*REQUIREMENT:* Using the records that appear below, write out exactly the lines from the one with "index dip: (1032, 543)" through the one with "ring tip: (1315, 1164)", keeping both end lines.

*THE RECORDS:*
* * *

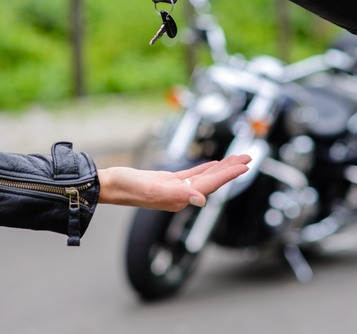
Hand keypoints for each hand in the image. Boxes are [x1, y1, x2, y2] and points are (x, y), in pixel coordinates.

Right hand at [97, 154, 250, 210]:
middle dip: (231, 169)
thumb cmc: (125, 187)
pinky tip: (213, 164)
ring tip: (237, 159)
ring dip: (221, 167)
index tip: (245, 165)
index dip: (229, 174)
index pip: (210, 184)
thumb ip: (176, 194)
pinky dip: (205, 168)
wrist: (108, 185)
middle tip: (249, 158)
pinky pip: (192, 175)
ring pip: (204, 176)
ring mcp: (174, 188)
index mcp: (179, 197)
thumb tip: (202, 200)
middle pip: (212, 181)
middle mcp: (180, 195)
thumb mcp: (151, 188)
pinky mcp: (167, 181)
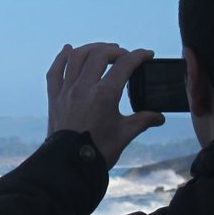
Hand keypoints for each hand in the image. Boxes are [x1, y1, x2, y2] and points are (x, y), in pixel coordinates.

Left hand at [46, 42, 164, 169]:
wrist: (68, 166)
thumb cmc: (98, 151)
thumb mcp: (125, 134)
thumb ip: (143, 120)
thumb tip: (159, 117)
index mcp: (104, 94)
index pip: (125, 64)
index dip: (139, 55)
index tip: (147, 55)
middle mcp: (83, 87)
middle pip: (99, 54)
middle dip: (115, 50)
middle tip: (125, 56)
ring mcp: (66, 91)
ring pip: (76, 57)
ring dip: (91, 49)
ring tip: (103, 51)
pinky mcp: (54, 98)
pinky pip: (55, 71)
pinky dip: (61, 58)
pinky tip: (68, 50)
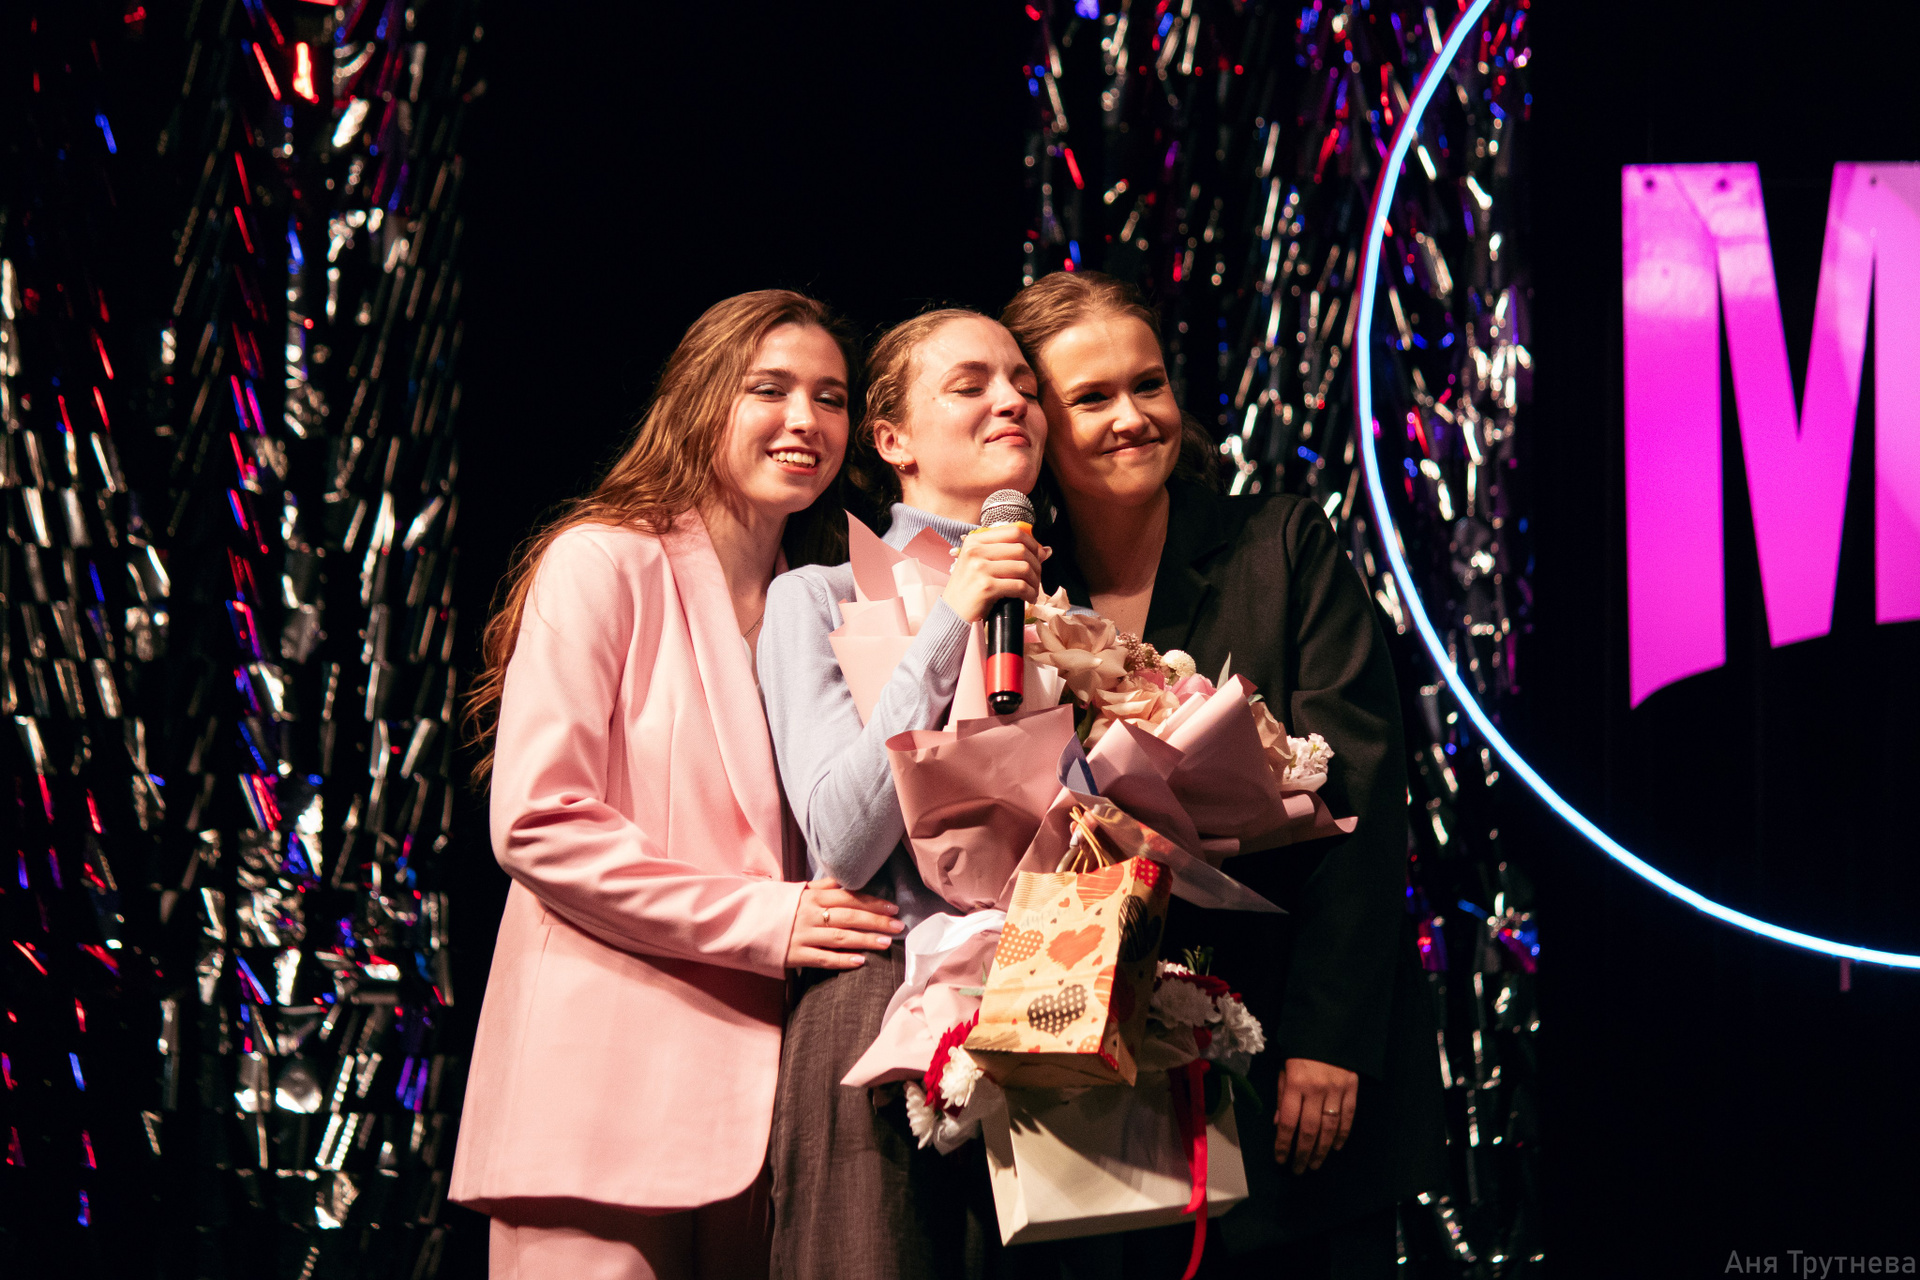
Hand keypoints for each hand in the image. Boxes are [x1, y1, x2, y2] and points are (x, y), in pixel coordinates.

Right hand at [786, 879, 902, 970]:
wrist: (743, 924)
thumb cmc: (777, 906)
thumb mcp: (799, 890)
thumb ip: (824, 886)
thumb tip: (848, 877)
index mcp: (812, 896)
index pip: (849, 897)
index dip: (873, 902)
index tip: (893, 907)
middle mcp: (809, 914)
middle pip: (849, 917)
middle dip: (876, 921)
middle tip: (898, 926)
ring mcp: (802, 935)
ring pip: (840, 938)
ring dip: (865, 940)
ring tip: (886, 943)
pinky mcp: (794, 955)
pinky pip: (822, 959)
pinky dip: (842, 961)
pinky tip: (860, 962)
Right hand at [942, 524, 1047, 623]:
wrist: (951, 614)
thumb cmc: (969, 590)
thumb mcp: (982, 565)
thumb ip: (1009, 554)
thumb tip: (1046, 550)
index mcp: (974, 541)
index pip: (1014, 532)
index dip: (1032, 543)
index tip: (1038, 557)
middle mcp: (975, 551)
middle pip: (1022, 549)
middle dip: (1036, 564)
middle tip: (1037, 578)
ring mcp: (979, 568)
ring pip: (1023, 567)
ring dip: (1035, 581)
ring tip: (1033, 590)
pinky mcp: (986, 587)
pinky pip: (1019, 586)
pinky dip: (1030, 593)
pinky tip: (1029, 598)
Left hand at [1274, 1057, 1357, 1172]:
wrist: (1330, 1028)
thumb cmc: (1301, 1051)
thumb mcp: (1284, 1069)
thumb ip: (1282, 1096)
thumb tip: (1279, 1124)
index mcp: (1295, 1084)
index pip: (1288, 1122)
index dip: (1283, 1143)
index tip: (1280, 1159)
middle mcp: (1316, 1089)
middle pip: (1309, 1130)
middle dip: (1302, 1153)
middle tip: (1298, 1169)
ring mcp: (1336, 1090)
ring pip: (1329, 1128)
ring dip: (1321, 1150)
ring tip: (1315, 1164)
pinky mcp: (1352, 1089)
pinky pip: (1348, 1117)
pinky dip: (1342, 1135)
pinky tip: (1334, 1147)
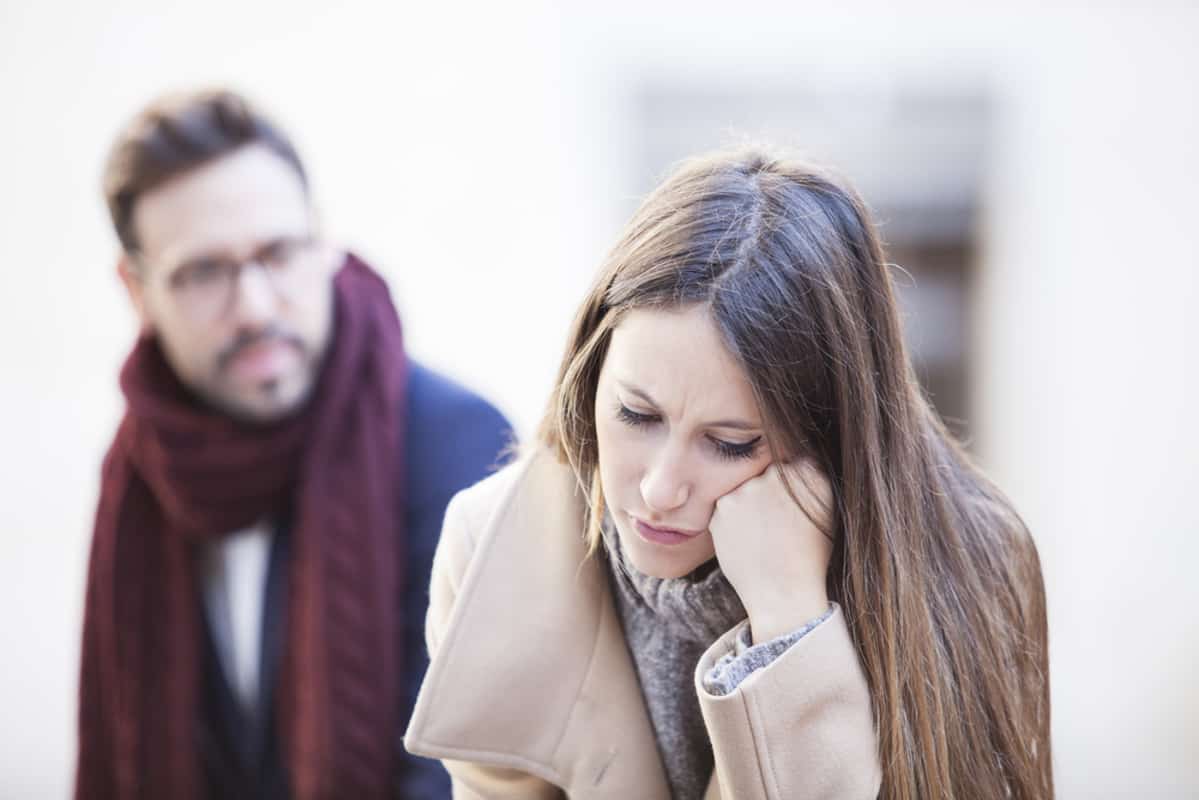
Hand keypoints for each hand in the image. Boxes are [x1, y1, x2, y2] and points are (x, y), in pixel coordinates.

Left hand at [709, 460, 834, 644]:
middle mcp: (776, 474)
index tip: (789, 508)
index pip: (792, 463)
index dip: (789, 487)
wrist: (783, 593)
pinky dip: (732, 520)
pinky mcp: (723, 504)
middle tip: (774, 525)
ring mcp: (748, 488)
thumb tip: (796, 459)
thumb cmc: (809, 557)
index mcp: (809, 472)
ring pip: (743, 488)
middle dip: (766, 494)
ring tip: (762, 536)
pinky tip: (747, 540)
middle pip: (764, 473)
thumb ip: (811, 479)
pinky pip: (726, 504)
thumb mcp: (825, 511)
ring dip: (748, 505)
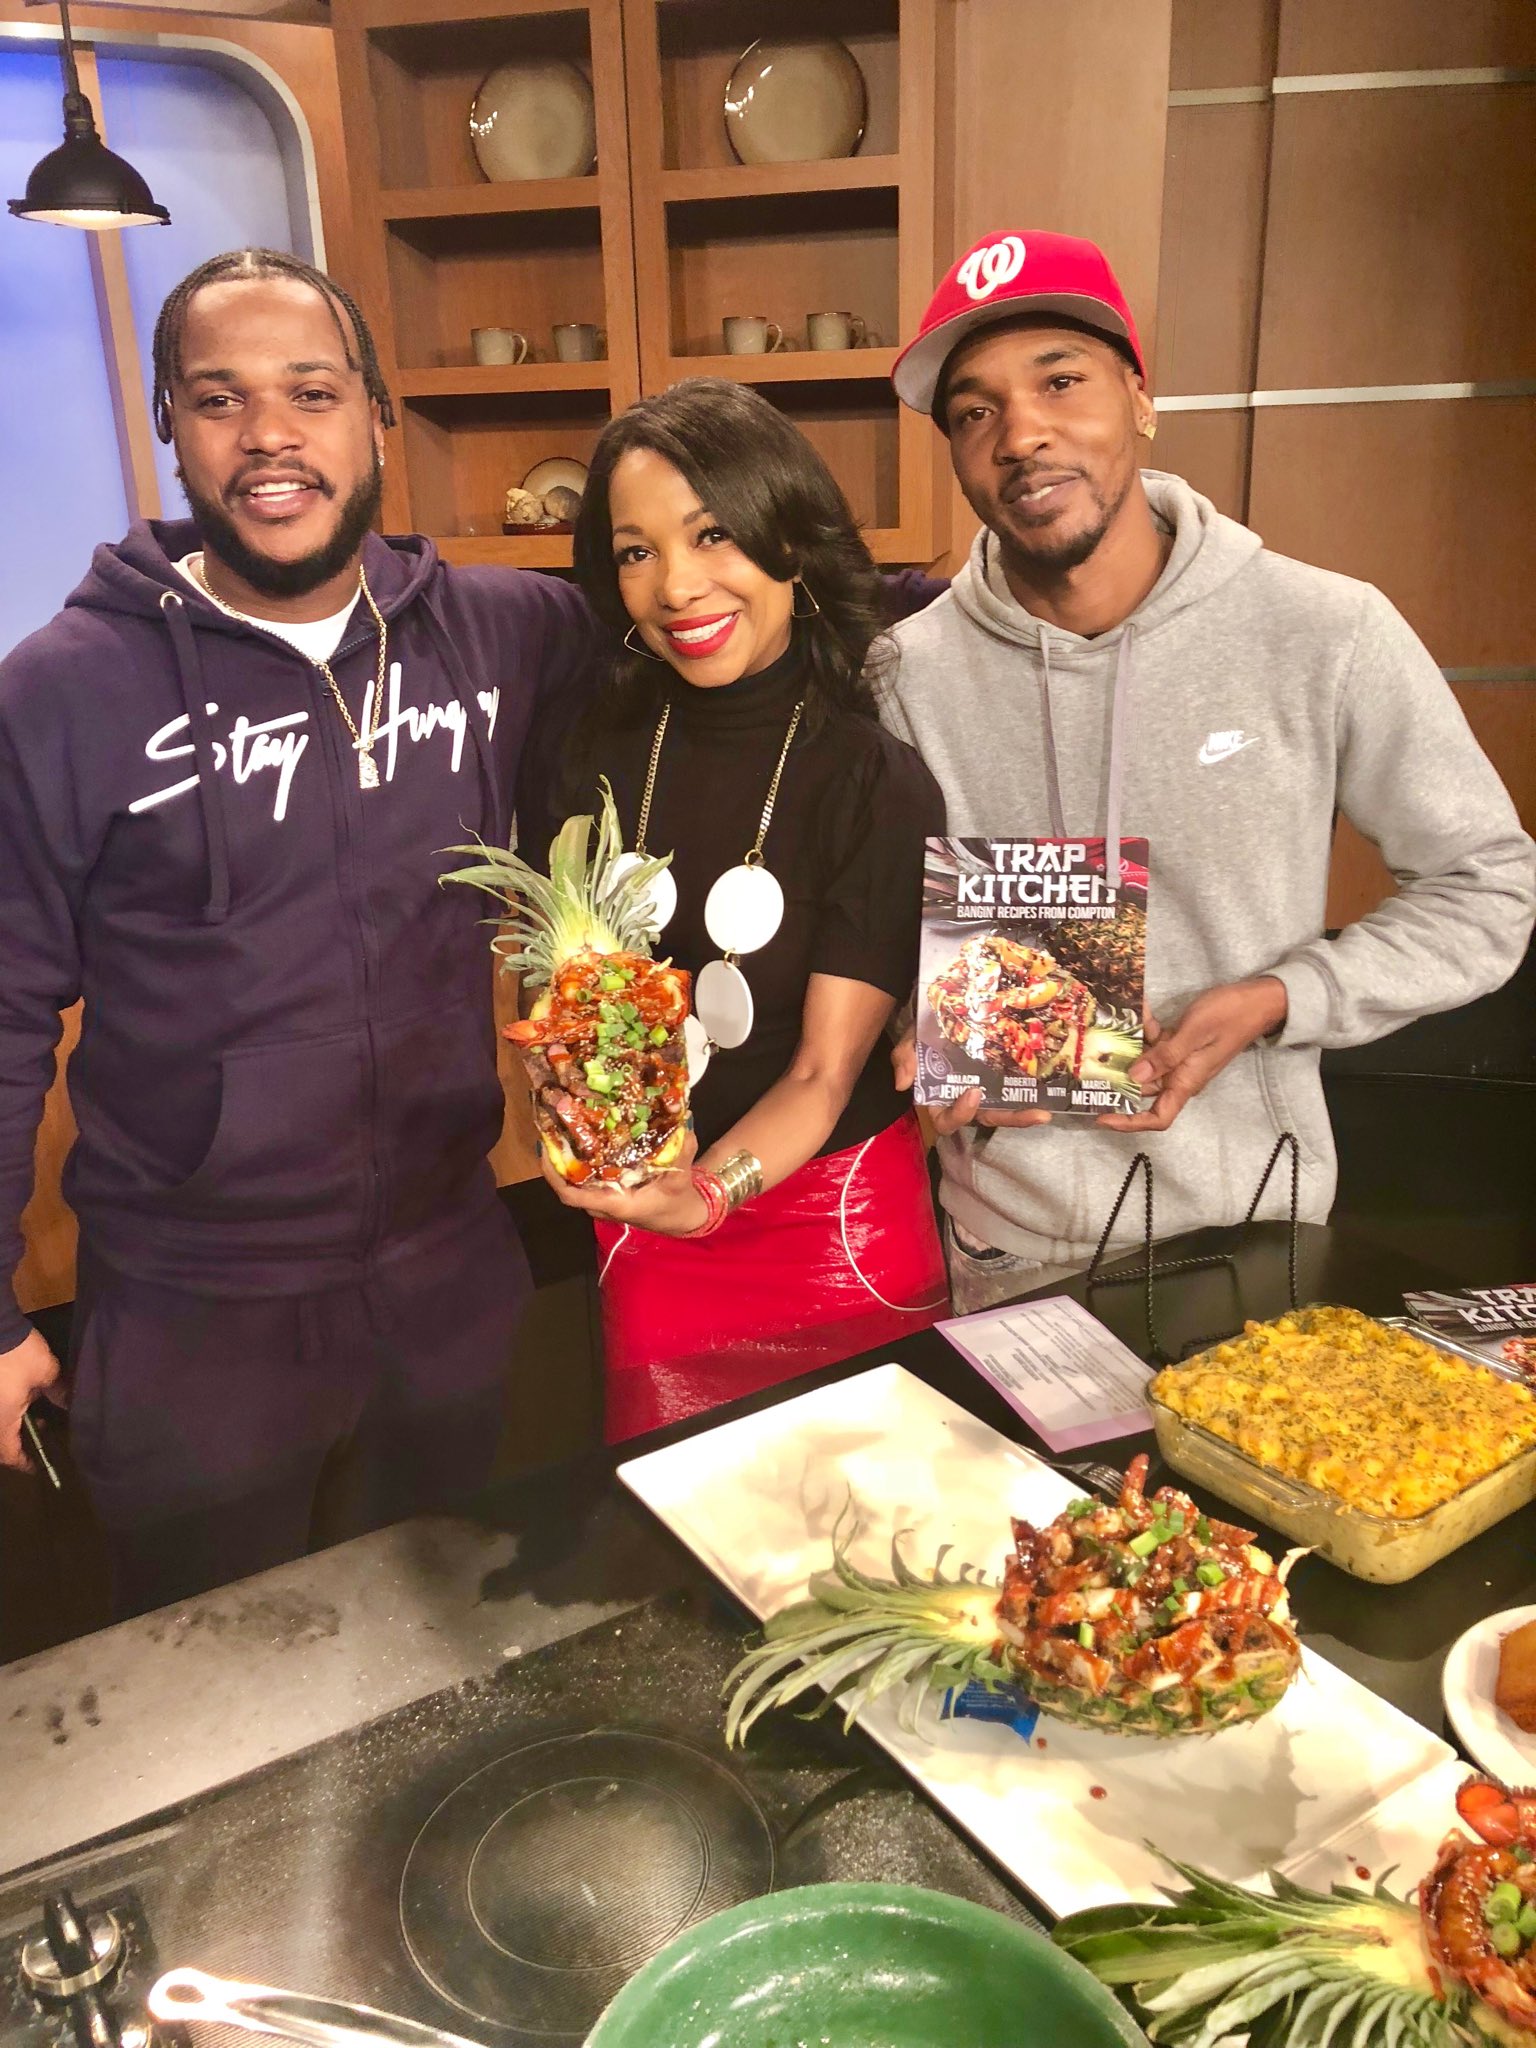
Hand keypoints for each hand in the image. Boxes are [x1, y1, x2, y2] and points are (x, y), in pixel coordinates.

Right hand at [0, 1326, 62, 1473]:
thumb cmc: (18, 1354)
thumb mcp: (45, 1373)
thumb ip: (59, 1391)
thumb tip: (70, 1402)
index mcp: (1, 1421)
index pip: (9, 1455)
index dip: (24, 1463)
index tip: (37, 1467)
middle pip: (0, 1441)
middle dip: (19, 1441)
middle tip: (40, 1432)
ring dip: (12, 1424)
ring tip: (33, 1413)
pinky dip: (6, 1409)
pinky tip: (20, 1397)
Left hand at [540, 1128, 707, 1234]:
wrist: (681, 1217)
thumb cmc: (677, 1203)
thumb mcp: (680, 1180)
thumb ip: (681, 1152)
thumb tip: (682, 1122)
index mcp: (615, 1204)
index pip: (573, 1196)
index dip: (554, 1175)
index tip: (546, 1149)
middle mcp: (602, 1204)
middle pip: (568, 1183)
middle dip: (557, 1157)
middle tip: (553, 1125)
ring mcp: (602, 1199)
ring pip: (575, 1180)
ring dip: (566, 1157)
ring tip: (562, 1126)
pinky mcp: (607, 1191)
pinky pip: (585, 1177)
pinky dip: (579, 1160)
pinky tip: (581, 1137)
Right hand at [892, 1028, 1050, 1135]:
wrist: (940, 1012)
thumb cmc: (923, 1032)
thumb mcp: (910, 1042)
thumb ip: (905, 1059)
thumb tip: (903, 1084)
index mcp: (939, 1099)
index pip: (947, 1121)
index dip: (960, 1114)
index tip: (973, 1092)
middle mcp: (963, 1100)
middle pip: (984, 1119)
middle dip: (1009, 1119)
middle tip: (1034, 1114)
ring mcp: (984, 1090)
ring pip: (1003, 1110)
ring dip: (1024, 1113)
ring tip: (1045, 1113)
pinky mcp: (999, 1077)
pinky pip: (1013, 1091)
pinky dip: (1028, 1094)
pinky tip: (1047, 1093)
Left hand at [1097, 976, 1287, 1133]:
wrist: (1259, 999)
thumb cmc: (1230, 1016)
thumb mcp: (1195, 1032)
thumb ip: (1165, 1055)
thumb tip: (1134, 1078)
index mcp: (1186, 1082)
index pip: (1158, 1117)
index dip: (1129, 1122)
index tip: (1101, 1117)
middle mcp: (1181, 1075)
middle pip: (1142, 1089)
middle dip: (1117, 1076)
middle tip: (1088, 1061)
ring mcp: (1180, 1059)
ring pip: (1145, 1062)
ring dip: (1129, 1046)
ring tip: (1107, 1027)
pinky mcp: (1180, 1043)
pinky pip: (1156, 1043)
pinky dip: (1145, 1028)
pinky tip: (1136, 1007)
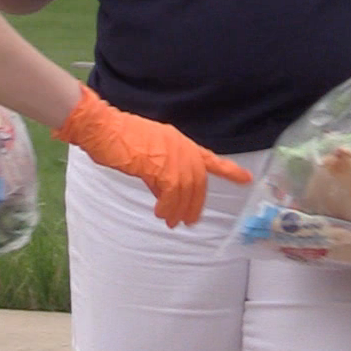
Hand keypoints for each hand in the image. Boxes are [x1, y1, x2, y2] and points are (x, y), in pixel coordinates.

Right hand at [53, 86, 252, 226]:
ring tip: (171, 222)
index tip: (247, 179)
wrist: (103, 128)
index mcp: (179, 142)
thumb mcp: (146, 155)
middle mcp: (181, 147)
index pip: (210, 158)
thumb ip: (160, 172)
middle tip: (188, 222)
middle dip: (195, 204)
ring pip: (186, 190)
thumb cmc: (118, 140)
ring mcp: (172, 155)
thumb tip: (166, 195)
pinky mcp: (160, 165)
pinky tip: (160, 214)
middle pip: (198, 182)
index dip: (230, 170)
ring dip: (179, 210)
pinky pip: (171, 193)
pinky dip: (167, 207)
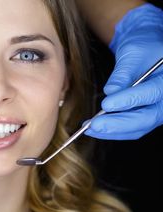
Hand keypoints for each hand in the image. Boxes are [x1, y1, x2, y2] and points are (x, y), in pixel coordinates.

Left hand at [85, 4, 162, 139]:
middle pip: (146, 118)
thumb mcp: (132, 53)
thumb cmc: (142, 47)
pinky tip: (94, 128)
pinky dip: (113, 131)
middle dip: (118, 124)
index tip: (106, 104)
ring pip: (138, 128)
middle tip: (94, 125)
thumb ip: (122, 73)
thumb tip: (110, 92)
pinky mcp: (147, 116)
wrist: (146, 51)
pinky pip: (132, 129)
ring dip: (112, 131)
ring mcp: (158, 110)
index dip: (129, 101)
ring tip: (89, 128)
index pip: (152, 93)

* * *

*RESPONSE TO THE TASK:*
index dip: (1032, 543)
index tip: (1038, 557)
middle mcp: (975, 551)
middle pip: (1022, 549)
middle dip: (1036, 564)
middle tip: (1037, 578)
ring mcp: (979, 568)
ring pip: (1023, 567)
ring dip: (1035, 581)
ring tip: (1033, 590)
pinky mcp: (986, 587)
pinky pip: (1019, 586)
pinky dip: (1030, 593)
pinky tip: (1029, 598)
Left hand at [1274, 1057, 1357, 1172]:
wrist: (1330, 1028)
thumb cmc: (1301, 1051)
thumb mcp: (1284, 1069)
thumb ip: (1282, 1096)
thumb tip: (1279, 1124)
index mcp: (1295, 1084)
index pip: (1288, 1122)
index dip: (1283, 1143)
index tip: (1280, 1159)
middle mcp: (1316, 1089)
middle pip: (1309, 1130)
middle dip: (1302, 1153)
middle tip: (1298, 1169)
ring mcp: (1336, 1090)
ring pip: (1329, 1128)
ring dip: (1321, 1150)
ring tip: (1315, 1164)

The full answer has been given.